As Tobin has been shifted to a district-wide post to deal with the issues of the pandemic, a replacement, part-time nurse will be appointed at the high school to take care of preschool pupils. Two float nurses will be added to cover when another school’s nurse is absent, as well as a CNA for supervision of the medical waiting rooms
“I would rather have more than less at this point, and if we have to pull back in January, we can pull back,” Szymaniak said. “I don’t want to have a nurse’s office uncovered.”
The commissioner’s office has been concerned about what would happen when a school nurse is absent, he said.
Tobin said that, if a teacher sends a student they suspect is showing COVID symptoms to the nurses office, a nurse will be alerted and can meet the student at the door for an assessment to decide if the student will go into the medical waiting room until they are picked up by a parent.
The student will then be required to see a physician, and if tests positive, contact tracing can be done in that cohort of students. If they test negative, the student may return to school after 24 symptom-free hours. If a family opts against having their child tested, the child must stay home for a two-week quarantine.

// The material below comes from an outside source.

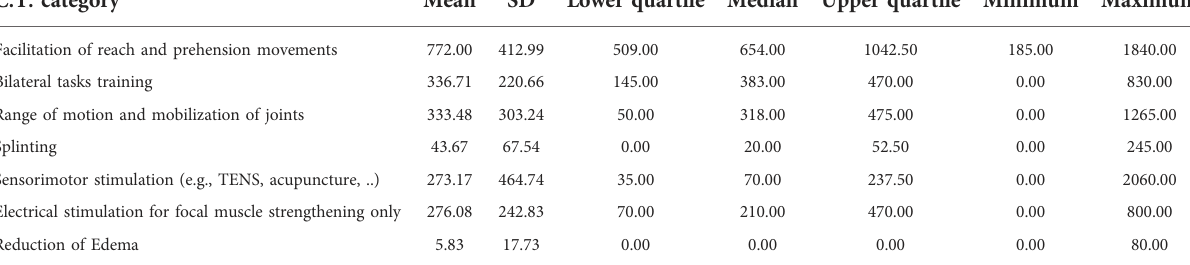
TABLE 4 Summary of total time (minutes) spent in each C.T.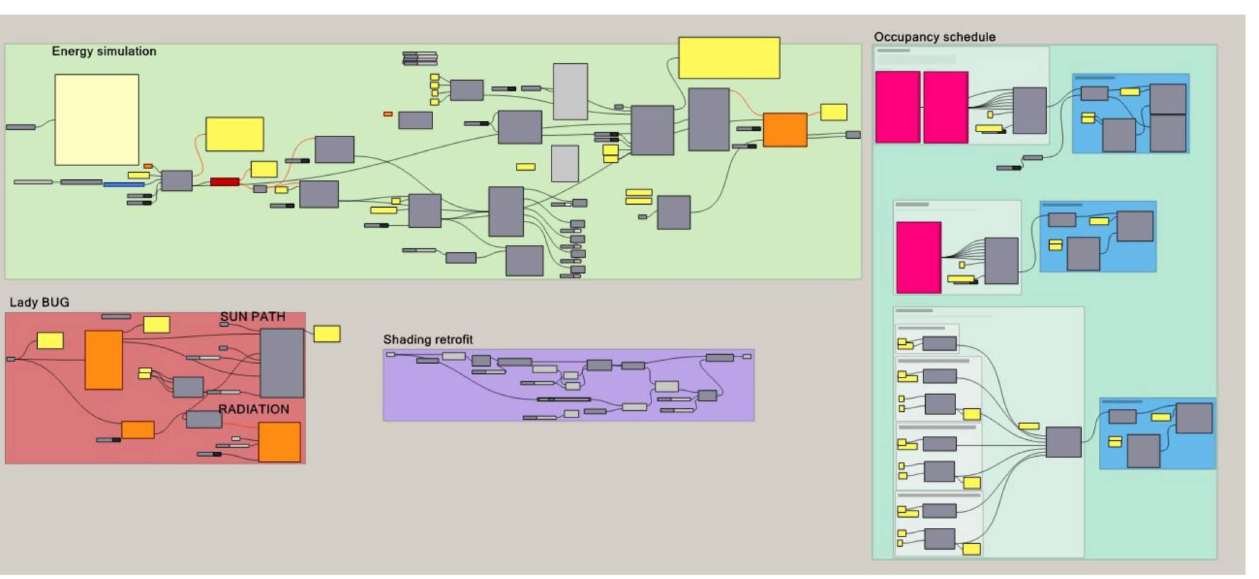
Figure 15. Scripts used for energy calculations, occupancy schedule, and shading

Szymaniak said that, like the call made to change graduation plans, the plan accounts for family members potentially spreading COVID in their household and unwittingly compromising other students at the school.
Bus drivers will wear masks and will provide adequate masks for children who get on the bus without a mask. Szymaniak also wants to put a monitor on elementary buses to monitor physical distancing.
Buses will be wiped down between runs with a complete disinfection at the end of the day.